The union is also praying the Ministry of Employment and Labour Relations to find alternative work for the affected workers, who it argued “are too skilled to be allowed to sit at home”.

Government has indicated it will not renew contracts of the five DICs -- namely Gateway Services Limited, Ghana Link Network Services, BIVAC International, Webb Fontaine and Inspection Control Services, as it plans to push that function into the hands of the Customs Division of the Ghana Revenue Authority.

The union body of the affected workers is therefore bargaining for a package that will require the DICs to pay each unionised worker a redundancy rate of three months’ salary multiplied by the number of service years, which is normally five years; a five-year long service award and bonus payment for 2015.

The DICs usually have a five-year long contract, which may or may not be renewed by government.

In a letter to the Employment Minister to impress upon the DICs to ensure smooth negotiations, the union is further seeking fringe benefits in the form of convering staff’s outstanding leave into cash; a handshake of three months’ salary and a certificate of service.

General Secretary of the union Daniel Owusu-Koranteng, who disclosed this to the B&FT, said the package will compensate for the job-loss as the union negotiates with the Employment Ministry for alternative work opportunities for displaced workers.

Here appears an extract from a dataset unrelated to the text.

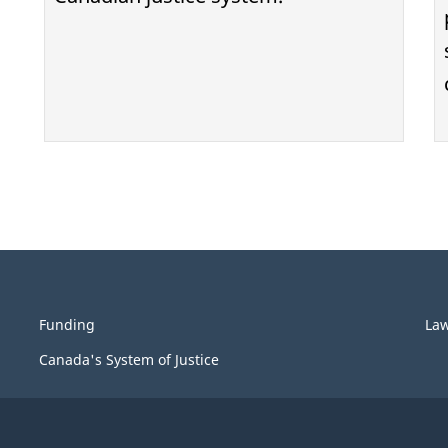
Funding
La
Canada's System of Justice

“This package is the average in the maritime industry, and it is a good terminal package for our workers. We are also negotiating to integrate the workers into the new system, as we can’t allow such skilled hands to go home,” he said.

The five destination inspection companies were contracted by the Ministry of Trade and Industry in 2000 to enhance Customs functions as a stop-gap measure for improved trade facilitation.

Tied to their contract was the obligation to transfer their expertise and knowledge to officials of Customs through a quarterly capacity building workshop coupled with in-house training, after which the DICs will be scrapped for Customs to take over.

Government earlier this year hinted that Customs would soon assume responsibility over destination inspection in order to simplify trade facilitation processes for improved revenue generation, and that has led to the current situation.

DICs express disappointment

A source from one of the five destination companies has however disclosed to the B&FT that they are disappointed with the manner in which the contract abrogation is being carried out.

According to the source, they had hoped for a gradual phase-out and transitional programme to ensure a seamless process.

“We knew we had a contract and that at a point in time we would hand over to Customs; but the way things are going, we are not being treated fairly.

‘We had hoped for a gradual process that would ensure a smooth transition as we provided the training to Customs, aside from investing in the paperless clearance process.

“It therefore unfortunate that government is taking us off the scene to put the transitional process into the hands of another company,” the source indicated.

The source further warned of dire consequences for international trade and related economic impacts should the proposed transition fail to go through smoothly.

“The country’s ports risk being thrown into a chaotic situation if the transition does not go through smoothly.

“For example, when the process failed in Nigeria importers were able to clear their goods with whatever documents they had; and government had to lose so much revenue,” the source cautioned.